## Your objective
Type out the data again. Keep every line exactly the same.

(Extracted page text data)

BEGIN

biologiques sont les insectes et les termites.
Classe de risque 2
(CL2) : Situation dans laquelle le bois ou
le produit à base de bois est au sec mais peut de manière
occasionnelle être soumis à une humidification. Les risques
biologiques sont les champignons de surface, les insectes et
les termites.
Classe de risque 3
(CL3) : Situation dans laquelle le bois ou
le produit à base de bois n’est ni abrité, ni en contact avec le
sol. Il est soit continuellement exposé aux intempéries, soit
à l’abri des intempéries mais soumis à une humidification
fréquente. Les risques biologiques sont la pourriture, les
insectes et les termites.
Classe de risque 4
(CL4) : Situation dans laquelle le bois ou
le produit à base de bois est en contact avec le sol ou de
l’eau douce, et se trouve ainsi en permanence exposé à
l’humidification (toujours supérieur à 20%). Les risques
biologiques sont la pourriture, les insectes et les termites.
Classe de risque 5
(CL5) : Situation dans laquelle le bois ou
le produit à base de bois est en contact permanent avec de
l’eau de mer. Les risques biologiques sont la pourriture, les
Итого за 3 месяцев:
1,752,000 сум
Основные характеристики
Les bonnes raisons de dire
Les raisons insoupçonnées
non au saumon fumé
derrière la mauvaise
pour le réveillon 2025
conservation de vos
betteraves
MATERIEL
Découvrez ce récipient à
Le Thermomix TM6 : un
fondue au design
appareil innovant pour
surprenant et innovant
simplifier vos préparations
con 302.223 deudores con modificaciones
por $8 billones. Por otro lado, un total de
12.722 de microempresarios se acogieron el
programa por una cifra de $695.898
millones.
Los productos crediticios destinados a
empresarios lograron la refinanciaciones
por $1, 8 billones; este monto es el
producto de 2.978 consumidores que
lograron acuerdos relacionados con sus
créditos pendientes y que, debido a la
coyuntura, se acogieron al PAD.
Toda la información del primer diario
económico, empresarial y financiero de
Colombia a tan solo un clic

END

## Answer box
biologiques sont les insectes et les termites.
Classe de risque 2
(CL2) : Situation dans laquelle le bois ou
le produit à base de bois est au sec mais peut de manière
occasionnelle être soumis à une humidification. Les risques
biologiques sont les champignons de surface, les insectes et
les termites.
Classe de risque 3
(CL3) : Situation dans laquelle le bois ou
le produit à base de bois n’est ni abrité, ni en contact avec le
sol. Il est soit continuellement exposé aux intempéries, soit
à l’abri des intempéries mais soumis à une humidification
fréquente. Les risques biologiques sont la pourriture, les
insectes et les termites.
Classe de risque 4
(CL4) : Situation dans laquelle le bois ou
le produit à base de bois est en contact avec le sol ou de
l’eau douce, et se trouve ainsi en permanence exposé à
l’humidification (toujours supérieur à 20%). Les risques
biologiques sont la pourriture, les insectes et les termites.
Classe de risque 5
(CL5) : Situation dans laquelle le bois ou
le produit à base de bois est en contact permanent avec de
l’eau de mer. Les risques biologiques sont la pourriture, les
Итого за 3 месяцев:
1,752,000 сум
Основные характеристики
Les bonnes raisons de dire
Les raisons insoupçonnées
non au saumon fumé
derrière la mauvaise
pour le réveillon 2025
conservation de vos
betteraves
MATERIEL
Découvrez ce récipient à
Le Thermomix TM6 : un
fondue au design
appareil innovant pour
surprenant et innovant
simplifier vos préparations
con 302.223 deudores con modificaciones
por $8 billones. Por otro lado, un total de
12.722 de microempresarios se acogieron el
programa por una cifra de $695.898
millones.
Los productos crediticios destinados a
empresarios lograron la refinanciaciones
por $1, 8 billones; este monto es el
producto de 2.978 consumidores que
lograron acuerdos relacionados con sus
créditos pendientes y que, debido a la
coyuntura, se acogieron al PAD.
Toda la información del primer diario
económico, empresarial y financiero de
Colombia a tan solo un clic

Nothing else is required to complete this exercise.